Will didn’t look convinced. Neither was Nell, by any means, but arguing the point helped to clarify things in her mind.

“Mr. Thurston did testify that he found the Remington near Mrs. Kimball’s hand,” Nell said, “and we know that the bullet from the window frame came from that gun. And I can assure you her glove was stained with gunpowder residue.”

Will grimaced and rubbed his neck.

“I’m just walking through the official version,” Nell said, “not advocating it, God knows. So Mrs. Kimball somehow gains possession of the Remington and gets off a shot, which goes astray.” She drew a dotted line from the supine Mrs. Kimball’s right hand to the spot where the bullet was recovered from the window frame. “She fires again. The second shot—”

“The second shot,” Will said in a tone of complete exasperation, “wasn’t fired from the Remington at all. It was fired—”

“From a high-caliber revolver. I know. In the official version, the bullet remains lodged in Fiona Gannon’s brain.
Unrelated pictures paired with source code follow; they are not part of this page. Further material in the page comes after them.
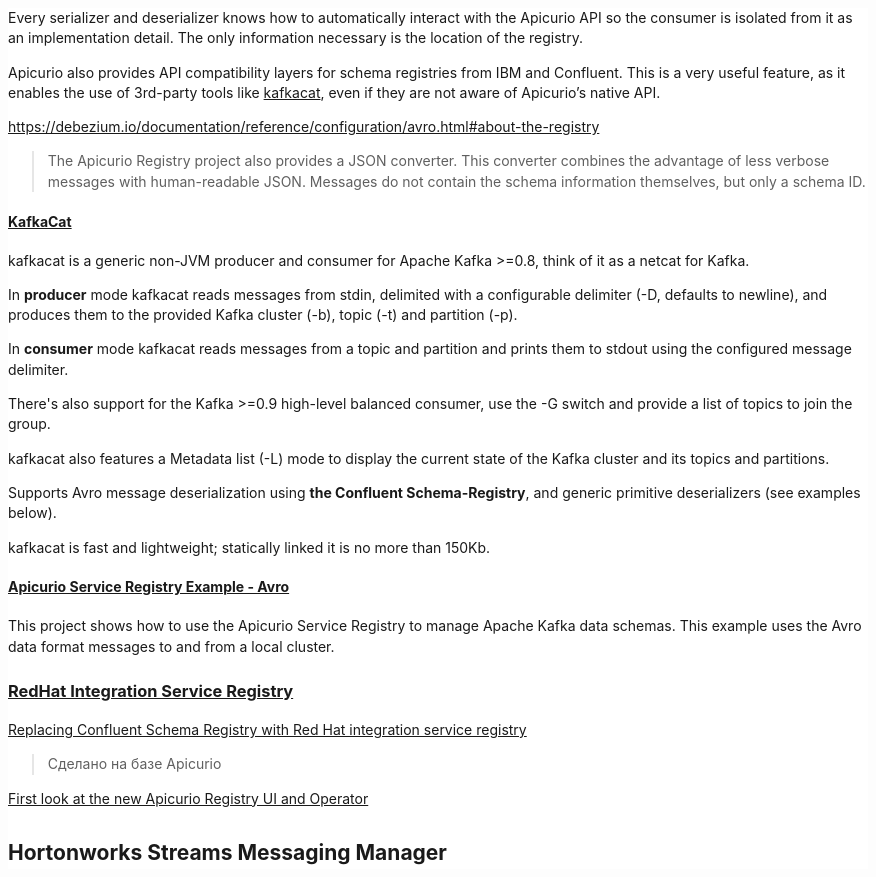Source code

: Every serializer and deserializer knows how to automatically interact with the Apicurio API so the consumer is isolated from it as an implementation detail. The only information necessary is the location of the registry.

Apicurio also provides API compatibility layers for schema registries from IBM and Confluent. This is a very useful feature, as it enables the use of 3rd-party tools like [kafkacat](#KafkaCat), even if they are not aware of Apicurio’s native API.

<https://debezium.io/documentation/reference/configuration/avro.html#about-the-registry>

> The Apicurio Registry project also provides a JSON converter. This converter combines the advantage of less verbose messages with human-readable JSON. Messages do not contain the schema information themselves, but only a schema ID.

#### [KafkaCat](https://github.com/edenhill/kafkacat)

kafkacat is a generic non-JVM producer and consumer for Apache Kafka >=0.8, think of it as a netcat for Kafka.

In **producer** mode kafkacat reads messages from stdin, delimited with a configurable delimiter (-D, defaults to newline), and produces them to the provided Kafka cluster (-b), topic (-t) and partition (-p).

In **consumer** mode kafkacat reads messages from a topic and partition and prints them to stdout using the configured message delimiter.

There's also support for the Kafka >=0.9 high-level balanced consumer, use the -G <group> switch and provide a list of topics to join the group.

kafkacat also features a Metadata list (-L) mode to display the current state of the Kafka cluster and its topics and partitions.

Supports Avro message deserialization using **the Confluent Schema-Registry**, and generic primitive deserializers (see examples below).

kafkacat is fast and lightweight; statically linked it is no more than 150Kb.

#### [Apicurio Service Registry Example - Avro](https://github.com/hguerrero/amq-examples/tree/master/registry-example-avro#apicurio-service-registry-example---avro)

This project shows how to use the Apicurio Service Registry to manage Apache Kafka data schemas. This example uses the Avro data format messages to and from a local cluster.


### [RedHat Integration Service Registry](https://www.redhat.com/en/products/integration)

[Replacing Confluent Schema Registry with Red Hat integration service registry](https://developers.redhat.com/blog/2019/12/17/replacing-confluent-schema-registry-with-red-hat-integration-service-registry/)

> Сделано на базе Apicurio

[First look at the new Apicurio Registry UI and Operator](https://developers.redhat.com/blog/2020/06/11/first-look-at-the-new-apicurio-registry-ui-and-operator/)

## Hortonworks Streams Messaging Manager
In reality, we know it passed through her skull and the painting, ricocheted off the safe and onto the floor several feet away—onto the very spot, in fact, which Fiona’s head hit a second or so later, as she fell to the floor.”

“Almost certainly already dead,” Will said as he sat on the edge of the writing desk to watch Nell work.

“One can only hope so.”

“Head wounds like Fiona’s tend to be instantaneously fatal,” he said. “Chest wounds can take a while, as Mrs. Kimball’s clearly did. Therefore, if they were the only two people involved...”

“Then Mrs. Kimball
had
to have been shot first,” Nell finished, “and Fiona second.”
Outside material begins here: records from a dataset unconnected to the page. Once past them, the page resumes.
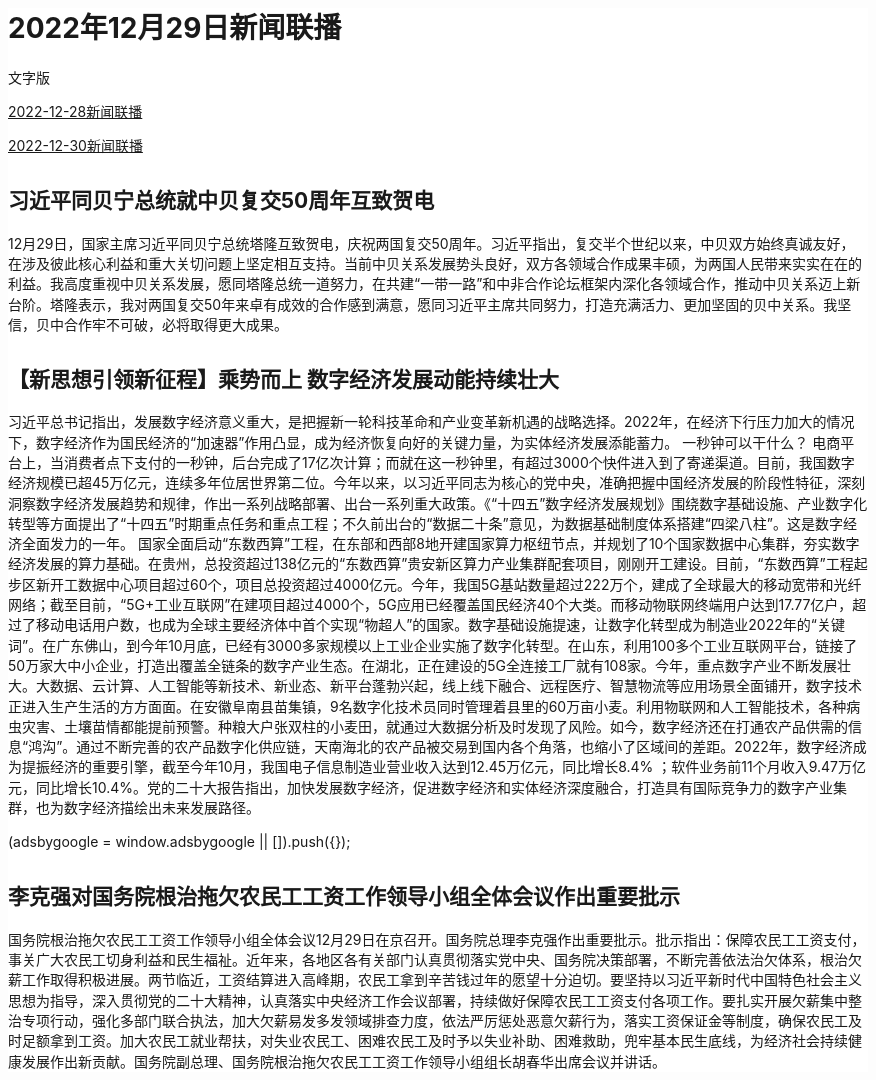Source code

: 







# 2022年12月29日新闻联播
 文字版








[2022-12-28新闻联播](/xinwenlianbo/20221228)


[2022-12-30新闻联播](/xinwenlianbo/20221230)





## 习近平同贝宁总统就中贝复交50周年互致贺电


12月29日，国家主席习近平同贝宁总统塔隆互致贺电，庆祝两国复交50周年。习近平指出，复交半个世纪以来，中贝双方始终真诚友好，在涉及彼此核心利益和重大关切问题上坚定相互支持。当前中贝关系发展势头良好，双方各领域合作成果丰硕，为两国人民带来实实在在的利益。我高度重视中贝关系发展，愿同塔隆总统一道努力，在共建“一带一路”和中非合作论坛框架内深化各领域合作，推动中贝关系迈上新台阶。塔隆表示，我对两国复交50年来卓有成效的合作感到满意，愿同习近平主席共同努力，打造充满活力、更加坚固的贝中关系。我坚信，贝中合作牢不可破，必将取得更大成果。


## 【新思想引领新征程】乘势而上 数字经济发展动能持续壮大


习近平总书记指出，发展数字经济意义重大，是把握新一轮科技革命和产业变革新机遇的战略选择。2022年，在经济下行压力加大的情况下，数字经济作为国民经济的“加速器”作用凸显，成为经济恢复向好的关键力量，为实体经济发展添能蓄力。 一秒钟可以干什么？ 电商平台上，当消费者点下支付的一秒钟，后台完成了17亿次计算；而就在这一秒钟里，有超过3000个快件进入到了寄递渠道。目前，我国数字经济规模已超45万亿元，连续多年位居世界第二位。今年以来，以习近平同志为核心的党中央，准确把握中国经济发展的阶段性特征，深刻洞察数字经济发展趋势和规律，作出一系列战略部署、出台一系列重大政策。《“十四五”数字经济发展规划》围绕数字基础设施、产业数字化转型等方面提出了“十四五”时期重点任务和重点工程；不久前出台的“数据二十条”意见，为数据基础制度体系搭建“四梁八柱”。这是数字经济全面发力的一年。 国家全面启动“东数西算”工程，在东部和西部8地开建国家算力枢纽节点，并规划了10个国家数据中心集群，夯实数字经济发展的算力基础。在贵州，总投资超过138亿元的“东数西算”贵安新区算力产业集群配套项目，刚刚开工建设。目前，“东数西算”工程起步区新开工数据中心项目超过60个，项目总投资超过4000亿元。今年，我国5G基站数量超过222万个，建成了全球最大的移动宽带和光纤网络；截至目前，“5G+工业互联网”在建项目超过4000个，5G应用已经覆盖国民经济40个大类。而移动物联网终端用户达到17.77亿户，超过了移动电话用户数，也成为全球主要经济体中首个实现“物超人”的国家。数字基础设施提速，让数字化转型成为制造业2022年的“关键词”。在广东佛山，到今年10月底，已经有3000多家规模以上工业企业实施了数字化转型。在山东，利用100多个工业互联网平台，链接了50万家大中小企业，打造出覆盖全链条的数字产业生态。在湖北，正在建设的5G全连接工厂就有108家。今年，重点数字产业不断发展壮大。大数据、云计算、人工智能等新技术、新业态、新平台蓬勃兴起，线上线下融合、远程医疗、智慧物流等应用场景全面铺开，数字技术正进入生产生活的方方面面。在安徽阜南县苗集镇，9名数字化技术员同时管理着县里的60万亩小麦。利用物联网和人工智能技术，各种病虫灾害、土壤苗情都能提前预警。种粮大户张双柱的小麦田，就通过大数据分析及时发现了风险。如今，数字经济还在打通农产品供需的信息“鸿沟”。通过不断完善的农产品数字化供应链，天南海北的农产品被交易到国内各个角落，也缩小了区域间的差距。2022年，数字经济成为提振经济的重要引擎，截至今年10月，我国电子信息制造业营业收入达到12.45万亿元，同比增长8.4% ；软件业务前11个月收入9.47万亿元，同比增长10.4%。党的二十大报告指出，加快发展数字经济，促进数字经济和实体经济深度融合，打造具有国际竞争力的数字产业集群，也为数字经济描绘出未来发展路径。





 (adsbygoogle = window.adsbygoogle || []).push({});

 
## 李克强对国务院根治拖欠农民工工资工作领导小组全体会议作出重要批示


国务院根治拖欠农民工工资工作领导小组全体会议12月29日在京召开。国务院总理李克强作出重要批示。批示指出：保障农民工工资支付，事关广大农民工切身利益和民生福祉。近年来，各地区各有关部门认真贯彻落实党中央、国务院决策部署，不断完善依法治欠体系，根治欠薪工作取得积极进展。两节临近，工资结算进入高峰期，农民工拿到辛苦钱过年的愿望十分迫切。要坚持以习近平新时代中国特色社会主义思想为指导，深入贯彻党的二十大精神，认真落实中央经济工作会议部署，持续做好保障农民工工资支付各项工作。要扎实开展欠薪集中整治专项行动，强化多部门联合执法，加大欠薪易发多发领域排查力度，依法严厉惩处恶意欠薪行为，落实工资保证金等制度，确保农民工及时足额拿到工资。加大农民工就业帮扶，对失业农民工、困难农民工及时予以失业补助、困难救助，兜牢基本民生底线，为经济社会持续健康发展作出新贡献。国务院副总理、国务院根治拖欠农民工工资工作领导小组组长胡春华出席会议并讲话。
“Which supports the official story.”


If
they were the only two people involved.”

“We already know there was more than one
gun
involved. Do you mind?” Will asked as he withdrew his cigarettes and matches.

“Why do you even ask? You know I always say it’s all right.”

“If I were a gentleman, I wouldn’t even ask.” He lit up, then lifted a cut glass vanity tray off the floor to use as an ashtray. “I would simply abstain.”

“Then why don’t you?” she teasingly challenged. “It’s a sign of respect. I
am
a lady.”

“A lady who needn’t rely, I should hope, on such puerile gestures as evidence of my regard for her.” There was a hint of amusement in the softspoken statement, and a hint of something else, half-hidden beneath the droll banter, the whisperlight suggestion.

Turning away from that hint, that whisper, that treacherous lure, Nell said, “Skinner wouldn’t have realized there were two guns involved, given that he never found that second bullet. He probably did think it happened the way he presented it to the inquest.”

“I wouldn’t be so sure. May I?” Will asked as he slid Nell’s drawing across the desk. “If only we could know what position Fiona actually assumed when she fell.”

“I believe she fell pretty much as I’ve drawn her. The stains on the rug clearly indicate where her head was. Mr. Thurston testified that she was lying on her left side in an east-west direction, and Skinner didn’t dispute that.”